The European Commission has adopted on July 14 the rules for implementing the Foreign Subsidies Regulation (‘FSR’). The Implementing Regulation details procedural aspects of the implementation of the FSR. It also contains notification forms for concentrations involving foreign financial contributions and for foreign financial contributions in public procurement procedures.
The Implementing Regulation
The Implementing Regulation adopted today takes into account the feedback received during the one-month public consultation period that took place between 6 February 2023 and 6 March 2023. In particular, as mandated by the FSR, it addresses respondents’ requests to limit the administrative burden related to notifications.
The Foreign Subsidies Regulation sets out an obligation for companies to notify:
- concentrations where the acquired company, one of the merging parties, or the joint venture is established in the Union and generates an EU turnover of at least €500 million and where the parties to the transaction were granted combined aggregate foreign financial contributions of at least €50 million over the past 3 years;
- foreign financial contributions in public procurements procedures, where the estimated contract value is at least €250 million and the bid involves combined aggregate foreign financial contribution of at least €4 million per third country over the past 3 years.
The Implementing Regulation, and in particular the notification forms, detail the reporting obligations of notifying parties, specifying the information that needs to be included in the notification forms for concentrations and public procurement procedures. In particular:
- For concentrations, companies have to report:
- for foreign financial contributions which are considered by the FSR as the most likely to distort the internal market (such as those granted to ailing undertakings, those directly facilitating a concentration or unlimited guarantees, also known as “Article 5 financial contributions”), detailed information on all financial contributions of an individual amount of at least €1 million, granted to the parties to the transaction over the past 3 year;
- for all other foreign financial contributions, an overview of financial contributions granted to the notifying party/ies over the past 3 years, of an individual amount of a least €1 million and in relation only to those countries that have granted to the parties to the transaction at least €45 million over the 3 years before the concentration, subject to a number of exceptions.
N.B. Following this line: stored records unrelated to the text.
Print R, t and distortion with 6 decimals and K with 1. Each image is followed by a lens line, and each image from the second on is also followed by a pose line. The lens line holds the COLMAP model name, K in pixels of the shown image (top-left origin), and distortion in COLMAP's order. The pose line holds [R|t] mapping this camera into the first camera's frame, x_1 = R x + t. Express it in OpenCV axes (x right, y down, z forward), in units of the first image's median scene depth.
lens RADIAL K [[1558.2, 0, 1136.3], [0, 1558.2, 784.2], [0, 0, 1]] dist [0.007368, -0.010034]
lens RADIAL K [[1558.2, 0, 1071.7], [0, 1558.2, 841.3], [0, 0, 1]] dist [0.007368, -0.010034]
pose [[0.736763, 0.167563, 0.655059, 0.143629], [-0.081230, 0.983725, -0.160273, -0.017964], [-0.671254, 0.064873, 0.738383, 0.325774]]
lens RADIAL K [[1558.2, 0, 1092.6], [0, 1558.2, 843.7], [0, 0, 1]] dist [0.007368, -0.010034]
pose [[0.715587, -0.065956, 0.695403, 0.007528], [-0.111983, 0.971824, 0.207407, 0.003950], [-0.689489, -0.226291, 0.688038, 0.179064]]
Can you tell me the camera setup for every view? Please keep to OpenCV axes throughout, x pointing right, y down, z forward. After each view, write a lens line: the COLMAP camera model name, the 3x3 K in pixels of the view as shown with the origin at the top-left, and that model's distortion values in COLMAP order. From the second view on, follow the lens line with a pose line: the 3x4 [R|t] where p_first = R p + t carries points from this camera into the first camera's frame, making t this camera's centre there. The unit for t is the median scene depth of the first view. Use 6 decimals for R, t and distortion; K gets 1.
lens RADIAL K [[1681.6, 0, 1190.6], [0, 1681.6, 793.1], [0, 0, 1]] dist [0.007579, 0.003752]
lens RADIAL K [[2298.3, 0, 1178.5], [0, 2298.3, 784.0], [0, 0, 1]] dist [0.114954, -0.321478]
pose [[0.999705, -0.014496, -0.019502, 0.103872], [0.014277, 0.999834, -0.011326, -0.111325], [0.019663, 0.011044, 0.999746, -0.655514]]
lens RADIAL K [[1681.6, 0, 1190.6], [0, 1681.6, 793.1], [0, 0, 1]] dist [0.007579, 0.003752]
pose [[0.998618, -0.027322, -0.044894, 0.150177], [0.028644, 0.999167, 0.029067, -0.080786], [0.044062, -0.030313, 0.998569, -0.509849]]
- For foreign financial contributions in public procurement procedures, companies have to report:
- for foreign financial contributions, detailed information on all financial contributions falling under Article 5 of at least €1 million individually granted to the notifying party/ies in the three years prior to the notification;
- for all other foreign financial contributions, an overview of financial contributions granted to the notifying party/-ies of an individual amount of a least €1 million and in relation only to those countries that have granted to each of the notifying party/ies at least €4 million per country over the 3 years prior to the notification
Moreover, the Implementing Regulation provides detailed rules on:
- the procedure for notifications to the Commission of concentrations and of participation in public procurement involving foreign financial contributions. This includes the notification forms for each procedure, the person entitled to submit a notification and the effective date of notification;
- the Commission’s investigation process, including procedures to be followed by companies for submitting commitments to address possible concerns of the Commission;
- the procedural rights of the parties regarding the protection of confidential information, access to files and submission of observations;
- the calculation and suspension of time limits for the provision of information and submission of commitments;
- the transmission and signature of documents by notifying parties to the Commission through digital means, where relevant.